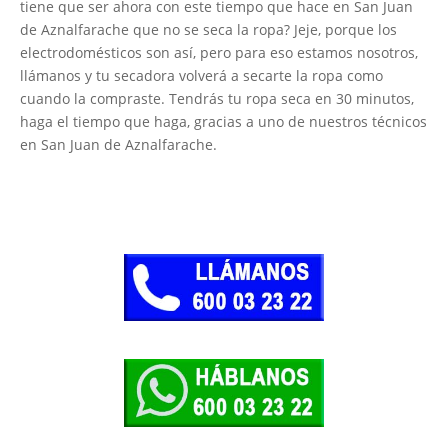
tiene que ser ahora con este tiempo que hace en San Juan
de Aznalfarache que no se seca la ropa? Jeje, porque los
electrodomésticos son así, pero para eso estamos nosotros,
llámanos y tu secadora volverá a secarte la ropa como
cuando la compraste. Tendrás tu ropa seca en 30 minutos,
haga el tiempo que haga, gracias a uno de nuestros técnicos
en San Juan de Aznalfarache.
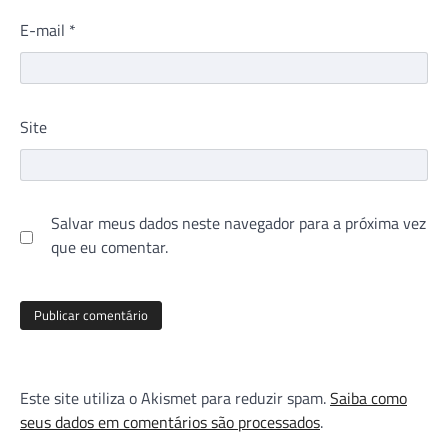
E-mail
*
Site
Salvar meus dados neste navegador para a próxima vez
que eu comentar.
Este site utiliza o Akismet para reduzir spam.
Saiba como
seus dados em comentários são processados
.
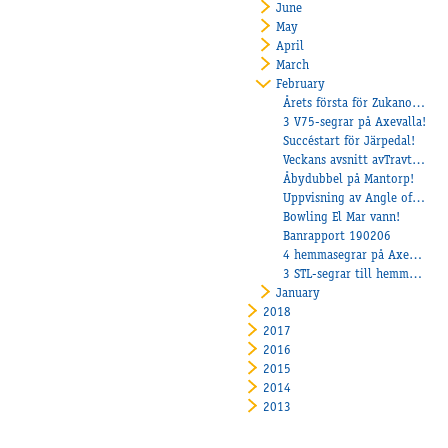
June
May
April
March
February
Årets första för Zukanovic
3 V75-segrar på Axevalla!
Succéstart för Järpedal!
Veckans avsnitt avTravtjöt
Åbydubbel på Mantorp!
Uppvisning av Angle of Attack
Bowling El Mar vann!
Banrapport 190206
4 hemmasegrar på Axevalla!
3 STL-segrar till hemmalaget!
January
2018
2017
2016
2015
2014
2013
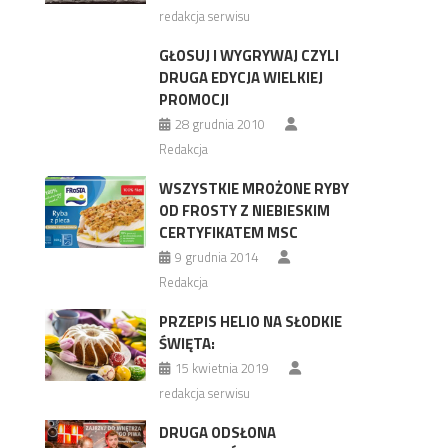
redakcja serwisu
GŁOSUJ I WYGRYWAJ CZYLI
DRUGA EDYCJA WIELKIEJ
PROMOCJI
28 grudnia 2010
Redakcja
WSZYSTKIE MROŻONE RYBY
OD FROSTY Z NIEBIESKIM
CERTYFIKATEM MSC
9 grudnia 2014
Redakcja
PRZEPIS HELIO NA SŁODKIE
ŚWIĘTA:
15 kwietnia 2019
redakcja serwisu
DRUGA ODSŁONA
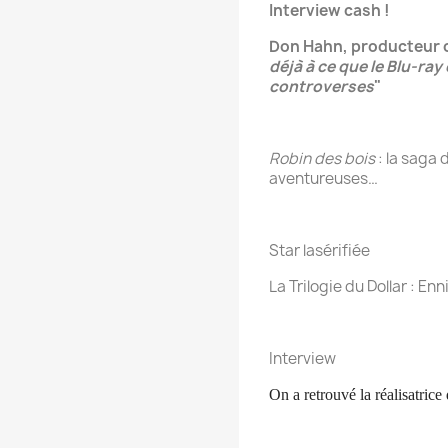
Interview cash !
Don Hahn, producteur c
déjà à ce que le Blu-ray
controverses
"
Robin des bois
: la saga
aventureuses…
Star lasérifiée
La Trilogie du Dollar : En
Interview
On a retrouvé la réalisatrice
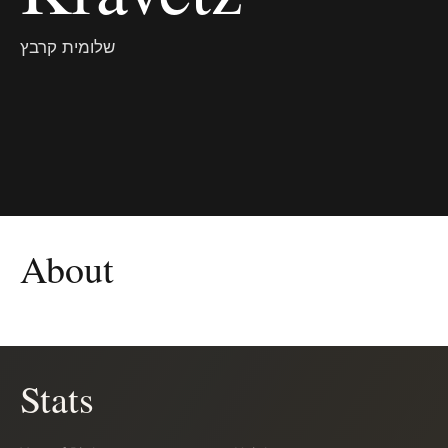
שלומית קרבץ
About
Stats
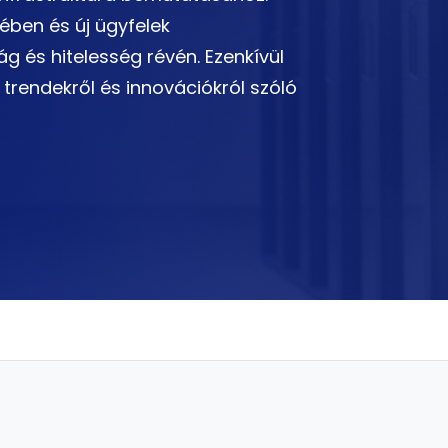
ében és új ügyfelek
 és hitelesség révén. Ezenkívül
 trendekről és innovációkról szóló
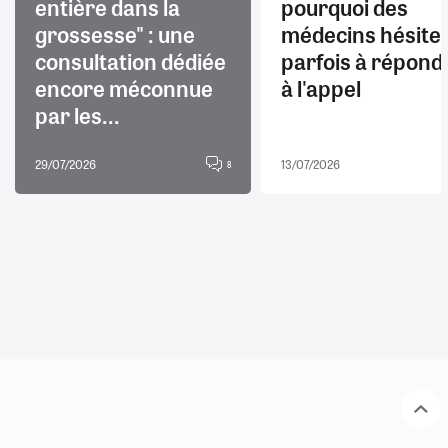
entière dans la
pourquoi des
grossesse" : une
médecins hésite
consultation dédiée
parfois à répond
encore méconnue
à l'appel
par les...
29/07/2026
13/07/2026
8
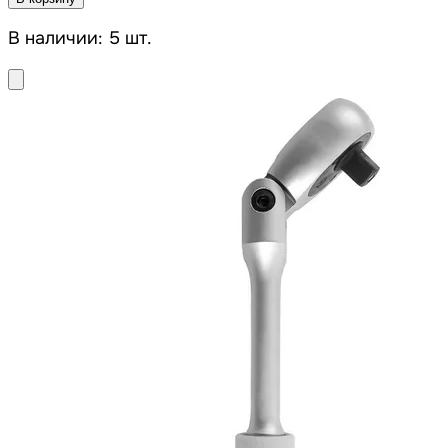
В наличии: 5 шт.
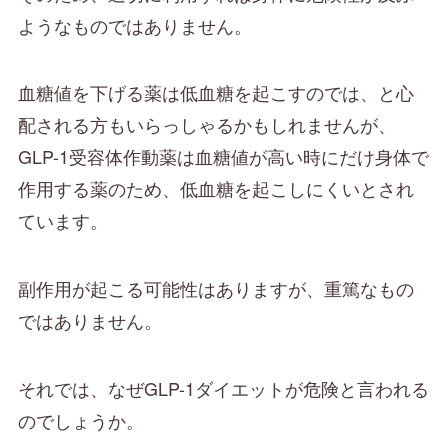
ようなものではありません。
血糖値を下げる薬は低血糖を起こすのでは、と心
配される方もいらっしゃるかもしれませんが、
GLP-1受容体作動薬は血糖値が高い時にだけ身体で
作用する薬のため、低血糖を起こしにくいとされ
ています。
副作用が起こる可能性はありますが、重篤なもの
ではありません。
それでは、なぜGLP-1ダイエットが危険と言われる
のでしょうか。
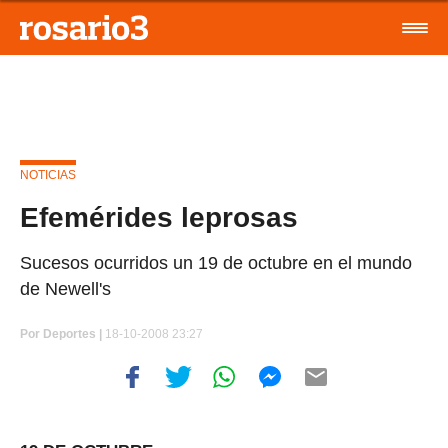
NOTICIAS
Efemérides leprosas
Sucesos ocurridos un 19 de octubre en el mundo
de Newell's
Por
Deportes |
18-10-2008 23:27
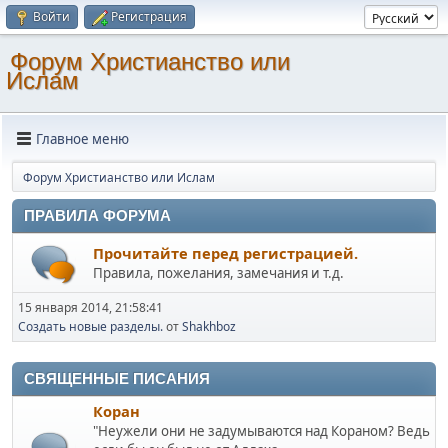
Войти
Регистрация
Форум Христианство или
Ислам
Главное меню
Форум Христианство или Ислам
ПРАВИЛА ФОРУМА
Прочитайте перед регистрацией.
Правила, пожелания, замечания и т.д.
15 января 2014, 21:58:41
Создать новые разделы.
от
Shakhboz
СВЯЩЕННЫЕ ПИСАНИЯ
Коран
"Неужели они не задумываются над Кораном? Ведь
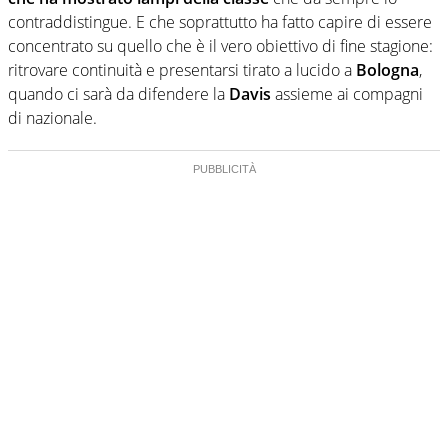
contraddistingue. E che soprattutto ha fatto capire di essere
concentrato su quello che è il vero obiettivo di fine stagione:
ritrovare continuità e presentarsi tirato a lucido a
Bologna
,
quando ci sarà da difendere la
Davis
assieme ai compagni
di nazionale.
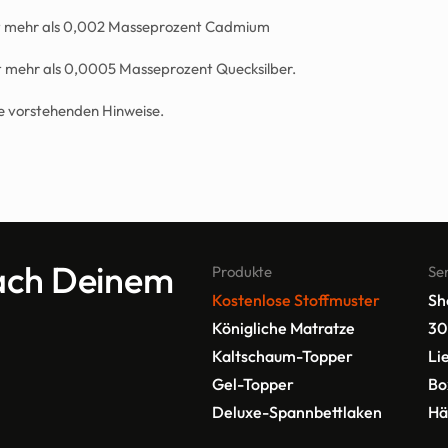
lt mehr als 0,002 Masseprozent Cadmium
lt mehr als 0,0005 Masseprozent Quecksilber.
ie vorstehenden Hinweise.
ach Deinem 
Produkte
Se
Kostenlose Stoffmuster
Sh
Königliche Matratze
30
Kaltschaum-Topper
Li
Gel-Topper
Bo
Deluxe-Spannbettlaken
Hä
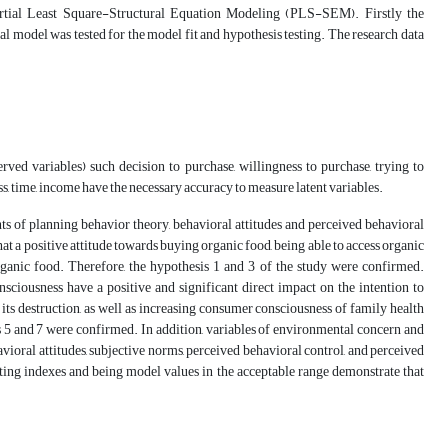
Partial Least Square-Structural Equation Modeling (PLS-SEM). Firstly the
ral model was tested for the model fit and hypothesis testing. The research data
rved variables) such decision to purchase, willingness to purchase, trying to
ess, time, income have the necessary accuracy to measure latent variables.
ts of planning behavior theory, behavioral attitudes and perceived behavioral
hat a positive attitude towards buying organic food, being able to access organic
ganic food. Therefore, the hypothesis 1 and 3 of the study were confirmed.
sciousness have a positive and significant direct impact on the intention to
ts destruction, as well as increasing consumer consciousness of family health
s 5 and 7 were confirmed. In addition, variables of environmental concern and
vioral attitudes, subjective norms, perceived behavioral control, and perceived
tting indexes and being model values in the acceptable range demonstrate that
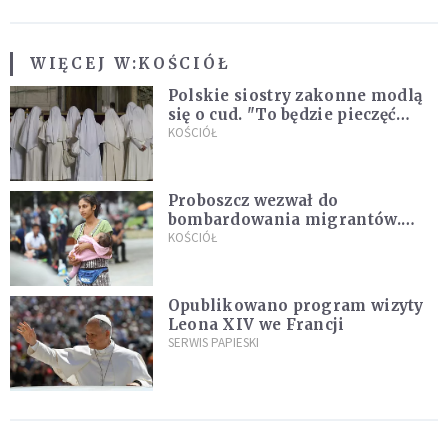
WIĘCEJ W:
KOŚCIÓŁ
Polskie siostry zakonne modlą
się o cud. "To będzie pieczęć
Pana Boga dla naszej wiary"
KOŚCIÓŁ
Proboszcz wezwał do
bombardowania migrantów.
"Masowy ogień przeciwko
KOŚCIÓŁ
najeźdźcom!"
Opublikowano program wizyty
Leona XIV we Francji
SERWIS PAPIESKI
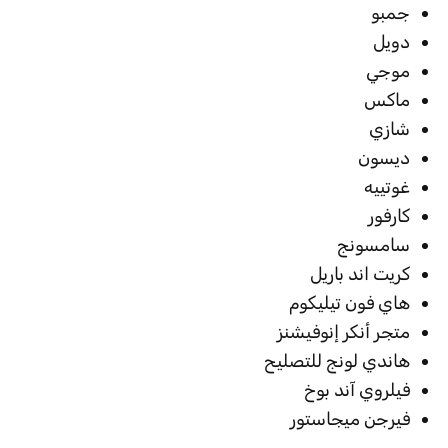
جمبو
دويل
موجي
ماكس
شازي
ديسون
غوتييه
كارفور
سامسونج
كريت اند باريل
هاي فون تيليكوم
متجر أنكر إنوفيشنز
هاندي لونج للتصليح
فيلروي آند بوخ
فيرجن ميجاستور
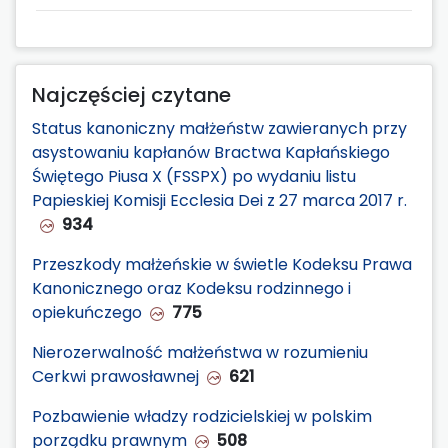
Najczęściej czytane
Status kanoniczny małżeństw zawieranych przy
asystowaniu kapłanów Bractwa Kapłańskiego
Świętego Piusa X (FSSPX) po wydaniu listu
Papieskiej Komisji Ecclesia Dei z 27 marca 2017 r.
934
Przeszkody małżeńskie w świetle Kodeksu Prawa
Kanonicznego oraz Kodeksu rodzinnego i
opiekuńczego
775
Nierozerwalność małżeństwa w rozumieniu
Cerkwi prawosławnej
621
Pozbawienie władzy rodzicielskiej w polskim
porządku prawnym
508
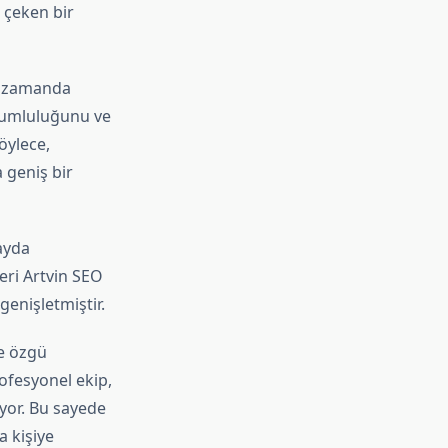
 çeken bir
nı zamanda
uyumluluğunu ve
öylece,
a geniş bir
ayda
leri Artvin SEO
genişletmiştir.
ne özgü
ofesyonel ekip,
iyor. Bu sayede
a kişiye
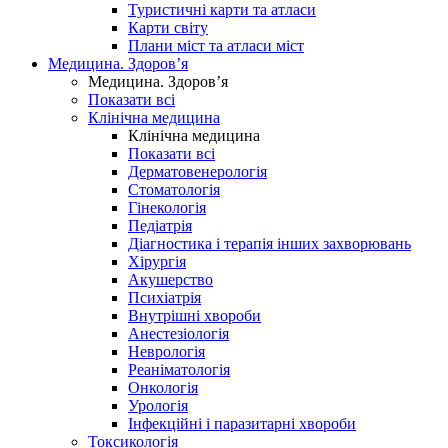
Туристичні карти та атласи
Карти світу
Плани міст та атласи міст
Медицина. Здоров’я
Медицина. Здоров’я
Показати всі
Клінічна медицина
Клінічна медицина
Показати всі
Дерматовенерологія
Стоматологія
Гінекологія
Педіатрія
Діагностика і терапія інших захворювань
Хірургія
Акушерство
Психіатрія
Внутрішні хвороби
Анестезіологія
Неврологія
Реаніматологія
Онкологія
Урологія
Інфекційні і паразитарні хвороби
Токсикологія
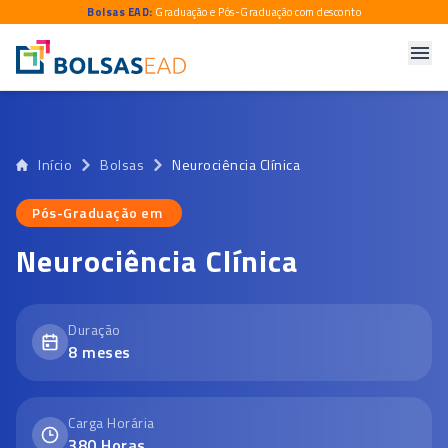
Bolsas EAD:
Graduação e Pós-Graduação com desconto
Início
Bolsas
Neurociência Clínica
Pós-Graduação em
Pós-Graduação em
Neurociência Clínica
Duração
8
meses
Carga Horária
380
Horas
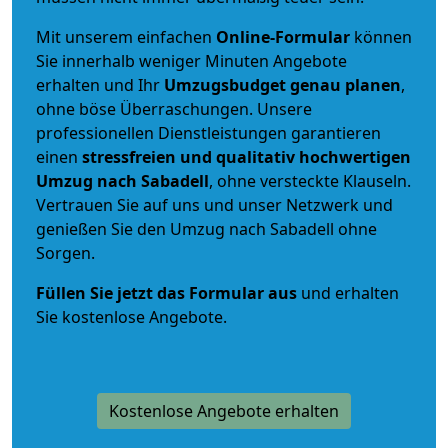
Mit unserem einfachen
Online-Formular
können
Sie innerhalb weniger Minuten Angebote
erhalten und Ihr
Umzugsbudget
genau
planen
,
ohne böse Überraschungen. Unsere
professionellen Dienstleistungen garantieren
einen
stressfreien und qualitativ hochwertigen
Umzug nach Sabadell
, ohne versteckte Klauseln.
Vertrauen Sie auf uns und unser Netzwerk und
genießen Sie den Umzug nach Sabadell ohne
Sorgen.
Füllen Sie jetzt das Formular aus
und erhalten
Sie kostenlose Angebote.
Kostenlose Angebote erhalten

━━━━━━━━━━

Start at the top line above and repeat the records verbatim, leaving images out.

tiene que ser ahora con este tiempo que hace en San Juan
de Aznalfarache que no se seca la ropa? Jeje, porque los
electrodomésticos son así, pero para eso estamos nosotros,
llámanos y tu secadora volverá a secarte la ropa como
cuando la compraste. Tendrás tu ropa seca en 30 minutos,
haga el tiempo que haga, gracias a uno de nuestros técnicos
en San Juan de Aznalfarache.
E-mail
*
Site
Salvar meus dados neste navegador para a próxima vez
que eu comentar.
Este site utiliza o Akismet para reduzir spam.
Saiba como
seus dados em comentários são processados
.
June
May
April
March
February
Årets första för Zukanovic
3 V75-segrar på Axevalla!
Succéstart för Järpedal!
Veckans avsnitt avTravtjöt
Åbydubbel på Mantorp!
Uppvisning av Angle of Attack
Bowling El Mar vann!
Banrapport 190206
4 hemmasegrar på Axevalla!
3 STL-segrar till hemmalaget!
January
2018
2017
2016
2015
2014
2013
redakcja serwisu
GŁOSUJ I WYGRYWAJ CZYLI
DRUGA EDYCJA WIELKIEJ
PROMOCJI
28 grudnia 2010
Redakcja
WSZYSTKIE MROŻONE RYBY
OD FROSTY Z NIEBIESKIM
CERTYFIKATEM MSC
9 grudnia 2014
Redakcja
PRZEPIS HELIO NA SŁODKIE
ŚWIĘTA:
15 kwietnia 2019
redakcja serwisu
DRUGA ODSŁONA
Interview cash !
Don Hahn, producteur c
déjà à ce que le Blu-ray
controverses
"
Robin des bois
: la saga
aventureuses…
Star lasérifiée
La Trilogie du Dollar : En
Interview
On a retrouvé la réalisatrice
שלומית קרבץ
About
Stats
ében és új ügyfelek
 és hitelesség révén. Ezenkívül
 trendekről és innovációkról szóló
entière dans la
pourquoi des
grossesse" : une
médecins hésite
consultation dédiée
parfois à répond
encore méconnue
à l'appel
par les...
29/07/2026
13/07/2026
8
В наличии: 5 шт.
ようなものではありません。
血糖値を下げる薬は低血糖を起こすのでは、と心
配される方もいらっしゃるかもしれませんが、
GLP-1受容体作動薬は血糖値が高い時にだけ身体で
作用する薬のため、低血糖を起こしにくいとされ
ています。
副作用が起こる可能性はありますが、重篤なもの
ではありません。
それでは、なぜGLP-1ダイエットが危険と言われる
のでしょうか。
NOTICIAS
Efemérides leprosas
Sucesos ocurridos un 19 de octubre en el mundo
de Newell's
Por
Deportes |
18-10-2008 23:27
Войти
Регистрация
Форум Христианство или
Ислам
Главное меню
Форум Христианство или Ислам
ПРАВИЛА ФОРУМА
Прочитайте перед регистрацией.
Правила, пожелания, замечания и т.д.
15 января 2014, 21:58:41
Создать новые разделы.
от
Shakhboz
СВЯЩЕННЫЕ ПИСАНИЯ
Коран
"Неужели они не задумываются над Кораном? Ведь
contraddistingue. E che soprattutto ha fatto capire di essere
concentrato su quello che è il vero obiettivo di fine stagione:
ritrovare continuità e presentarsi tirato a lucido a
Bologna
,
quando ci sarà da difendere la
Davis
assieme ai compagni
di nazionale.
lt mehr als 0,002 Masseprozent Cadmium
lt mehr als 0,0005 Masseprozent Quecksilber.
ie vorstehenden Hinweise.
ach Deinem 
Produkte
Se
Kostenlose Stoffmuster
Sh
Königliche Matratze
30
Kaltschaum-Topper
Li
Gel-Topper
Bo
Deluxe-Spannbettlaken
Hä
Partial Least Square-Structural Equation Modeling (PLS-SEM). Firstly the
ral model was tested for the model fit and hypothesis testing. The research data
rved variables) such decision to purchase, willingness to purchase, trying to
ess, time, income have the necessary accuracy to measure latent variables.
ts of planning behavior theory, behavioral attitudes and perceived behavioral
hat a positive attitude towards buying organic food, being able to access organic
ganic food. Therefore, the hypothesis 1 and 3 of the study were confirmed.
sciousness have a positive and significant direct impact on the intention to
ts destruction, as well as increasing consumer consciousness of family health
s 5 and 7 were confirmed. In addition, variables of environmental concern and
vioral attitudes, subjective norms, perceived behavioral control, and perceived
tting indexes and being model values in the acceptable range demonstrate that
WIĘCEJ W:
KOŚCIÓŁ
Polskie siostry zakonne modlą
się o cud. "To będzie pieczęć
Pana Boga dla naszej wiary"
KOŚCIÓŁ
Proboszcz wezwał do
bombardowania migrantów.
"Masowy ogień przeciwko
KOŚCIÓŁ
najeźdźcom!"
Opublikowano program wizyty
Leona XIV we Francji
SERWIS PAPIESKI
جمبو
دويل
موجي
ماكس
شازي
ديسون
غوتييه
كارفور
سامسونج
كريت اند باريل
هاي فون تيليكوم
متجر أنكر إنوفيشنز
هاندي لونج للتصليح
فيلروي آند بوخ
فيرجن ميجاستور
Najczęściej czytane
Status kanoniczny małżeństw zawieranych przy
asystowaniu kapłanów Bractwa Kapłańskiego
Świętego Piusa X (FSSPX) po wydaniu listu
Papieskiej Komisji Ecclesia Dei z 27 marca 2017 r.
934
Przeszkody małżeńskie w świetle Kodeksu Prawa
Kanonicznego oraz Kodeksu rodzinnego i
opiekuńczego
775
Nierozerwalność małżeństwa w rozumieniu
Cerkwi prawosławnej
621
Pozbawienie władzy rodzicielskiej w polskim
porządku prawnym
508
 çeken bir
nı zamanda
uyumluluğunu ve
öylece,
a geniş bir
ayda
leri Artvin SEO
genişletmiştir.
ne özgü
ofesyonel ekip,
iyor. Bu sayede
a kişiye
Туристичні карти та атласи
Карти світу
Плани міст та атласи міст
Медицина. Здоров’я
Медицина. Здоров’я
Показати всі
Клінічна медицина
Клінічна медицина
Показати всі
Дерматовенерологія
Стоматологія
Гінекологія
Педіатрія
Діагностика і терапія інших захворювань
Хірургія
Акушерство
Психіатрія
Внутрішні хвороби
Анестезіологія
Неврологія
Реаніматологія
Онкологія
Урологія
Інфекційні і паразитарні хвороби
Токсикологія
Bolsas EAD:
Graduação e Pós-Graduação com desconto
Início
Bolsas
Neurociência Clínica
Pós-Graduação em
Pós-Graduação em
Neurociência Clínica
Duração
8
meses
Carga Horária
380
Horas
Mit unserem einfachen
Online-Formular
können
Sie innerhalb weniger Minuten Angebote
erhalten und Ihr
Umzugsbudget
genau
planen
,
ohne böse Überraschungen. Unsere
professionellen Dienstleistungen garantieren
einen
stressfreien und qualitativ hochwertigen
Umzug nach Sabadell
, ohne versteckte Klauseln.
Vertrauen Sie auf uns und unser Netzwerk und
genießen Sie den Umzug nach Sabadell ohne
Sorgen.
Füllen Sie jetzt das Formular aus
und erhalten
Sie kostenlose Angebote.
Kostenlose Angebote erhalten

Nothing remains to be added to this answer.